A long-held ambition of Naspers, Africa’s most valuable company, has been to narrow the margin between its market value and the value of its wildly successful $32 million investment for a 46.5% stake in Tencent, the Chinese internet company, back in 2001.
With that stake now worth $134 billion—about 30% more valuable than Naspers itself—CEO Bob van Dijk has been increasingly vocal about exploring ways to close that gap, including courting a wider pool of investors beyond South Africa’s capital markets where Naspers is currently listed.
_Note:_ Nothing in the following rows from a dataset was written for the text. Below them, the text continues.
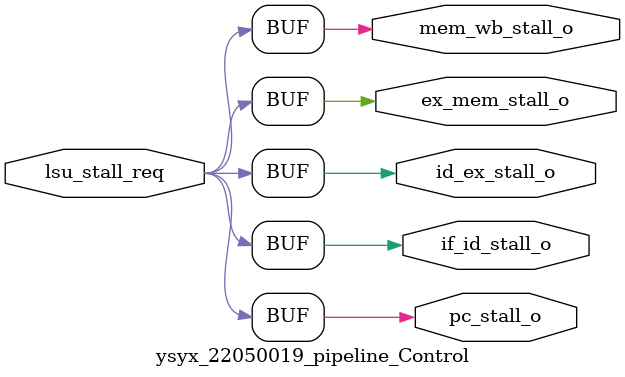
<source format=v>
module ysyx_22050019_pipeline_Control (

  input              lsu_stall_req  ,

  output wire        pc_stall_o     ,
  output wire        if_id_stall_o  ,
  output wire        id_ex_stall_o  ,
  output wire        ex_mem_stall_o ,
  output wire        mem_wb_stall_o
);

  /* 
   * stall-保持流水线寄存器的值不随时钟而刷新，完成流水线的暂停
   */

  assign pc_stall_o     = if_id_stall_o;
  assign if_id_stall_o  = id_ex_stall_o;
  assign id_ex_stall_o  = ex_mem_stall_o;
  assign ex_mem_stall_o = mem_wb_stall_o;
  assign mem_wb_stall_o = lsu_stall_req;

endmodule

</source>
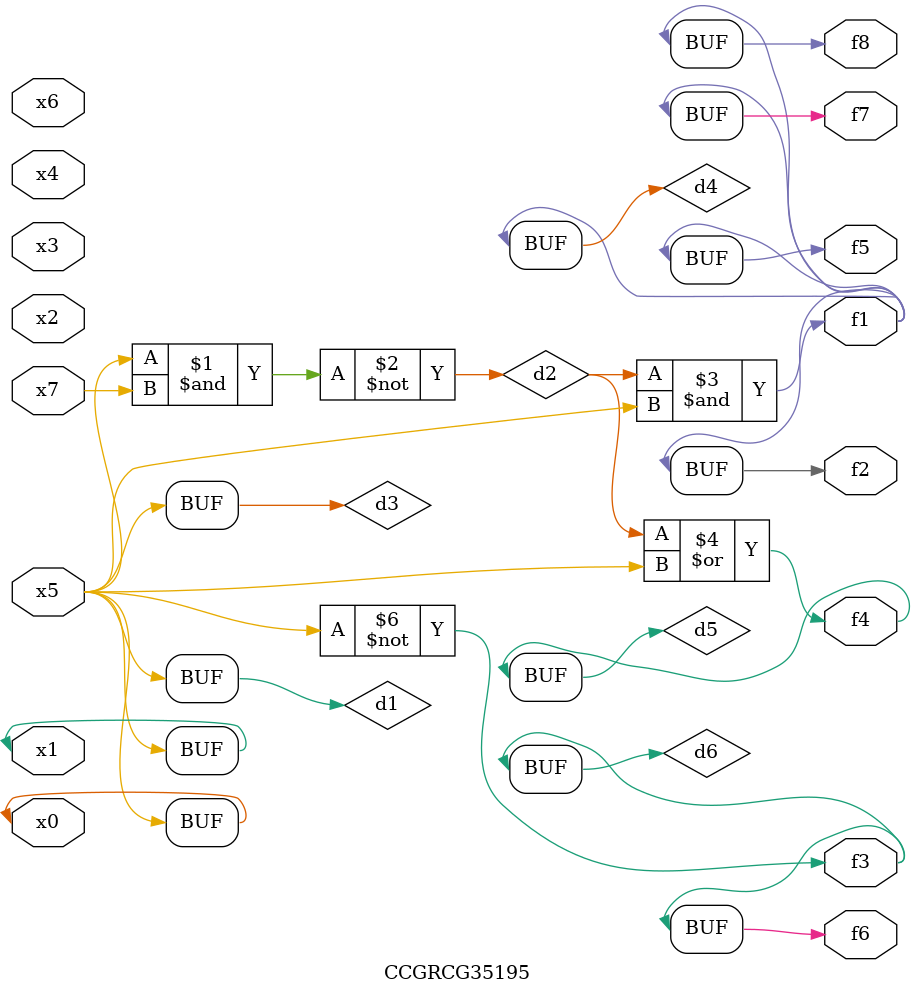
<source format=v>
module CCGRCG35195(
	input x0, x1, x2, x3, x4, x5, x6, x7,
	output f1, f2, f3, f4, f5, f6, f7, f8
);

	wire d1, d2, d3, d4, d5, d6;

	buf (d1, x0, x5);
	nand (d2, x5, x7);
	buf (d3, x0, x1);
	and (d4, d2, d3);
	or (d5, d2, d3);
	nor (d6, d1, d3);
	assign f1 = d4;
	assign f2 = d4;
	assign f3 = d6;
	assign f4 = d5;
	assign f5 = d4;
	assign f6 = d6;
	assign f7 = d4;
	assign f8 = d4;
endmodule

</source>
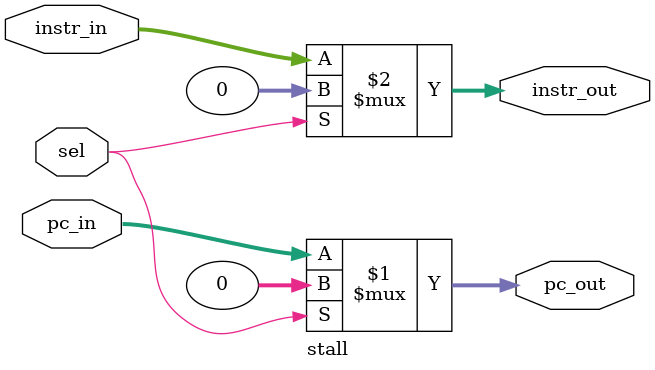
<source format=v>
module stall ( sel, pc_in, instr_in, pc_out, instr_out ) ;
input sel ;
input [31:0] pc_in, instr_in;

output [31:0] pc_out, instr_out;

assign pc_out = sel ? 32'b0 : pc_in;
assign instr_out = sel ? 32'b0 : instr_in;

endmodule
</source>
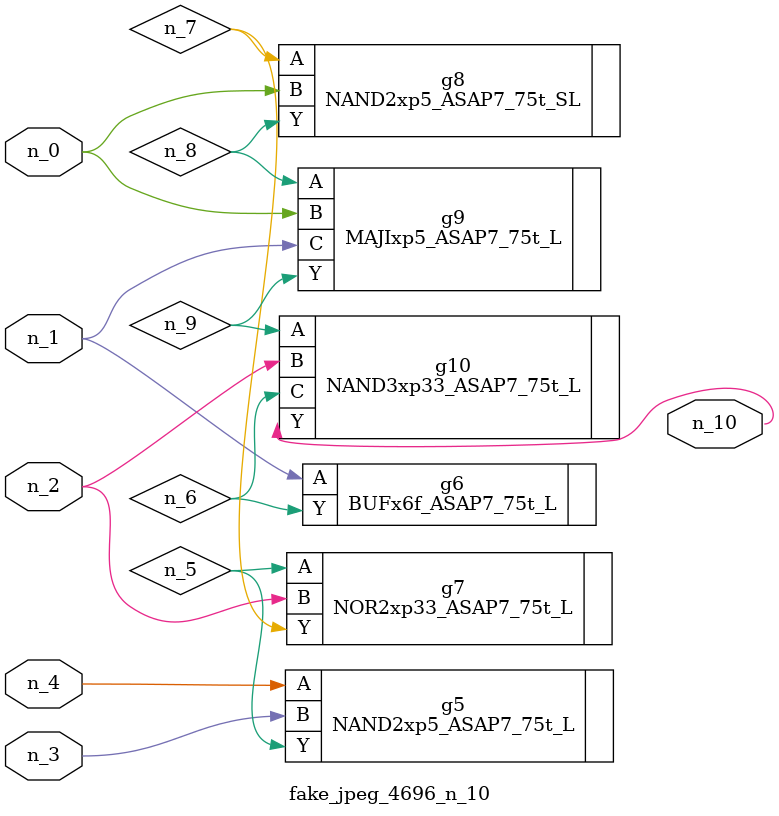
<source format=v>
module fake_jpeg_4696_n_10 (n_3, n_2, n_1, n_0, n_4, n_10);

input n_3;
input n_2;
input n_1;
input n_0;
input n_4;

output n_10;

wire n_8;
wire n_9;
wire n_6;
wire n_5;
wire n_7;

NAND2xp5_ASAP7_75t_L g5 ( 
.A(n_4),
.B(n_3),
.Y(n_5)
);

BUFx6f_ASAP7_75t_L g6 ( 
.A(n_1),
.Y(n_6)
);

NOR2xp33_ASAP7_75t_L g7 ( 
.A(n_5),
.B(n_2),
.Y(n_7)
);

NAND2xp5_ASAP7_75t_SL g8 ( 
.A(n_7),
.B(n_0),
.Y(n_8)
);

MAJIxp5_ASAP7_75t_L g9 ( 
.A(n_8),
.B(n_0),
.C(n_1),
.Y(n_9)
);

NAND3xp33_ASAP7_75t_L g10 ( 
.A(n_9),
.B(n_2),
.C(n_6),
.Y(n_10)
);


endmodule
</source>
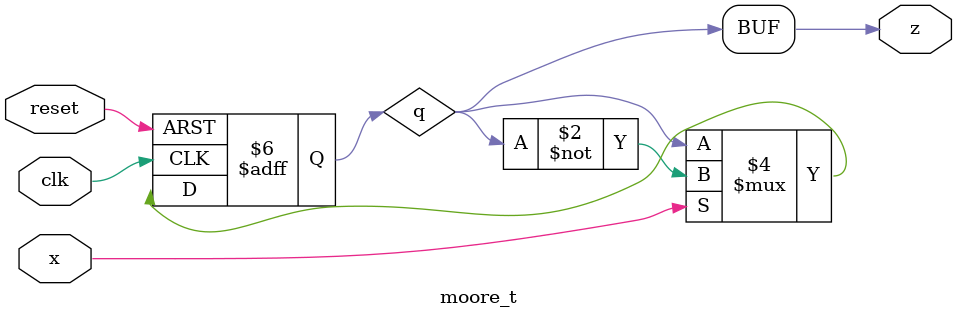
<source format=v>
module moore_t (
    // clk: Clock input signal. State changes are synchronized to the positive edge of this clock.
    input clk,
    // reset: Asynchronous reset input. When high, immediately sets the state to 0, regardless of clock.
    input reset,
    // x: Primary input signal. Acts as the toggle enable: if x=1, state toggles on clock edge; if x=0, state holds.
    input x,
    // z: Output signal. In Moore machine, output depends only on current state, so z = q.
    output reg z
);
    // q: Internal state register. Holds the current state of the FSM (1-bit, so two possible states: 0 or 1).
    reg q;

    // State transition logic block. Sensitive to positive edge of clk or positive edge of reset.
    // This implements asynchronous reset and synchronous state update based on T flip-flop behavior.
    always @(posedge clk or posedge reset) begin
        if (reset)
            q <= 1'b0;  // Asynchronous reset: force state to 0
        else if (x)
            q <= ~q;    // Synchronous toggle: if x=1, invert q (T flip-flop action); if x=0, q remains unchanged
    end

    // Output logic block. Combinational, triggered whenever inputs change (but here, only depends on q).
    // In Moore machines, outputs are a function of the current state only.
    always @(*) begin
        z = q;  // Assign the output z to the current state value q
    end
endmodule

</source>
Naspers’ latest move is to form a NewCo, a new group comprising of its international internet assets, which will be listed on Euronext, the European stock exchange based in Amsterdam. (The company says an official name for NewCo will be announced in coming months.) Naspers will own approximately 75% of NewCo and will retain its primary listing on the Johannesburg Stock Exchange after the proposed listing scheduled for the second half of 2019, the South-Africa based company said in its statement.
While forming and listing NewCo on Euronext in Amsterdam opens Naspers up to a larger capital pool, crucially it also trims its weighting on the Johannesburg Stock Exchange—currently around 25%.
NewCo is “likely to become the largest listed consumer internet group in Europe by asset value,” Naspers claimed in its statement. Those assets include its Tencent stake (now down to 31%) as well as investments in Swiggy, the Indian e-commerce startup and Mail.Ru, a major Russian internet platform. The company has also made other savvy international bets and more than doubled its $616 million investment in Flipkart, the Indian e-commerce company, when it sold its 11% stake for $1.6 billion last May.
The formation of the group comes a month after Naspers completed the process of listing MultiChoice Group, its video entertainment arm, as a separate entity on the Johannesburg Stock Exchange as part of van Dijk’s strategy to transform the century-old former newspaper publisher into “a global consumer internet company.” Following the unbundling of MultiChoice Group, Naspers’ revenues and profits now entirely come from its internet companies.
But while it has pursued international internet investments, seemingly in a bid to replicate its success with Tencent, Naspers has also been keen to stress its continued interest in making internet bets closer to home: last October, it announced plans to invest $314 million in tech businesses in South Africa over the next three years.